Use Azure Functions to process high throughput messages: Yes or No?

|  Posted: November 27, 2018  |  Categories: Azure

With Microsoft Azure, customers will push all types of workloads to its services. Workloads are ranging from datasets for Machine Learning purposes to a large number of messages for the Service Bus. In any case, Azure like any cloud provider is elastic enough to deal with any size of workload. Scalability and availability are the common phrase for cloud-computing. Moreover, you leverage the cloud for it and pay for using it.

Messaging scenario

In this blog post, we will look at a specific messaging scenario. Suppose we have a large number of messages pushed to a service bus topic from a LOB application. Furthermore, multiple listeners are attached to subscriptions on a topic. The number of messages per subscription is 50 to hundred per second – for the service bus, it is easy to handle. The challenge in this scenario is how to scale an Azure service consuming these messages at the same rate. Would you use functions, a web job or perhaps Service Fabric?

For this blog post, we choose a client application generating ~ 100000 messages per minute, around 1666 messages per second. Each message is sent to a topic in Azure with five subscriptions. Each subscription has a corresponding Azure Function consuming the message (service bus topic trigger) and inserting it into a Cosmos DB document collection.

Real Time Scenario

Azure Functions

Azure Functions are part of the Azure Web + Mobile suite of App Services and are designed to enable the creation of small pieces of meaningful, reusable methods, easily shared across services. These serverless, event-driven methods are often referred to as “nano-services” due to their small size. Although an Azure Function can contain quite a bit of code, they are typically designed to serve a single purpose and respond to events in connected services.

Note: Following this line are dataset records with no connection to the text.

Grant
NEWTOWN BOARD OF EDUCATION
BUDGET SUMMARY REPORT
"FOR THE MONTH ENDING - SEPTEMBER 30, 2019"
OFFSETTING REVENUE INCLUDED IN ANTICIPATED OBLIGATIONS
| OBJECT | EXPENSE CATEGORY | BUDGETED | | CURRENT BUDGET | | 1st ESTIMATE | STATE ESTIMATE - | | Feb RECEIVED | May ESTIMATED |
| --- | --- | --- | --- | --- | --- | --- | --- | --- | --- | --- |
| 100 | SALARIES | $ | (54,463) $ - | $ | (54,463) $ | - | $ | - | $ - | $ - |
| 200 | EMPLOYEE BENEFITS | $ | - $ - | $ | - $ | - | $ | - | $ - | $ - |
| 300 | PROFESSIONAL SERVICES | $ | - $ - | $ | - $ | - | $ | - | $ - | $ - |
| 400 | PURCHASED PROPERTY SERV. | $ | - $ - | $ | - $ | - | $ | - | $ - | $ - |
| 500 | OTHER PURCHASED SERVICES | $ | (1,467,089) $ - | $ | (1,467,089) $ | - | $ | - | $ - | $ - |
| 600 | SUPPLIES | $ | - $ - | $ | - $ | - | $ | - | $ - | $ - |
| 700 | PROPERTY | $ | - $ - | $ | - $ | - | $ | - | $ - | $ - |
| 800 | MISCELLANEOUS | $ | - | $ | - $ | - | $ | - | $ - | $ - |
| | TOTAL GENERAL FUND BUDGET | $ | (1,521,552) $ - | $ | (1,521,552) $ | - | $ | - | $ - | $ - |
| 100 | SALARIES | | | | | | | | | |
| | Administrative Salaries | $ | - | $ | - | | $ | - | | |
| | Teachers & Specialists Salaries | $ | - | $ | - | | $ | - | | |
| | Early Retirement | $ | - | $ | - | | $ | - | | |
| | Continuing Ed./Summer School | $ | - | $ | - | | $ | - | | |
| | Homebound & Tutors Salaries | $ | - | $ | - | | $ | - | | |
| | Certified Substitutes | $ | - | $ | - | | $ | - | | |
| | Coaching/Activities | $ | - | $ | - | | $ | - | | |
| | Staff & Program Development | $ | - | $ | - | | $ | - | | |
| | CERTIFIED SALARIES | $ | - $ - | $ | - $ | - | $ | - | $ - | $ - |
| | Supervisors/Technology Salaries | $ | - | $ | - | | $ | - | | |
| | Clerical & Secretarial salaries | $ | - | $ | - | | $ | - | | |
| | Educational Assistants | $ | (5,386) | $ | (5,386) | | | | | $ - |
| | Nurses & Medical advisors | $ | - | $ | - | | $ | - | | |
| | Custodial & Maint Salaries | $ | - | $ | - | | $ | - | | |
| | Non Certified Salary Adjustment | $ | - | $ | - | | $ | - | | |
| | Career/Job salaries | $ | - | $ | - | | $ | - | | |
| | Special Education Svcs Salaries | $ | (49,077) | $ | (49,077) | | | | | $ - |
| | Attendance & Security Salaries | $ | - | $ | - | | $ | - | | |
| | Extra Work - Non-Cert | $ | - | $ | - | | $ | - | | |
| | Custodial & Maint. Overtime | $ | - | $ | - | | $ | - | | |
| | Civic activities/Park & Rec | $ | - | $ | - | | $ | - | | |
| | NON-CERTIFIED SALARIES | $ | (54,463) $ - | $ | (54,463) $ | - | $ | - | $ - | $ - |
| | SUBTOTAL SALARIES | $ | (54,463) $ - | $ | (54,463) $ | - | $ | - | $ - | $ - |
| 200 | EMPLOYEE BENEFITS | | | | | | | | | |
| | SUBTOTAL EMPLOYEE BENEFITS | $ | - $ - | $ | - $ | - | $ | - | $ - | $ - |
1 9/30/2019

In our scenario, the functions can respond to messages in a service bus queue or topic (subscription). The challenge for throughput lies with hosting the functions. Functions can run on a consumption plan or app service plan; the latter allows for upscale dimensioning. When running on consumption, you pay for the underlying infrastructure supporting your function in a Function App.

We choose to develop a simple function using the topic trigger binding and Cosmos DB binding for output. The function code looks as follows:

using System;

using System.Threading.Tasks;

public static void Run(string mySbMsg, ILogger log, out object outputDocument)

{

    log.LogInformation($"C# ServiceBus topic trigger function processed message: {mySbMsg}");

    outputDocument = new

        {

            mySbMsg

        };

}

The incoming message is sent as output (document) to a collection in CosmosDB. The potential limiting factor on the Cosmos DB side is the specified number of Request Units per second (RU/s). When this setting is set too low, throttling will occur, and you would see HTTP 429 messages appear.

With a request unit in Cosmos DB, you reserve throughput (on either a database or a container) and pay only for the reserved throughput for a given hour.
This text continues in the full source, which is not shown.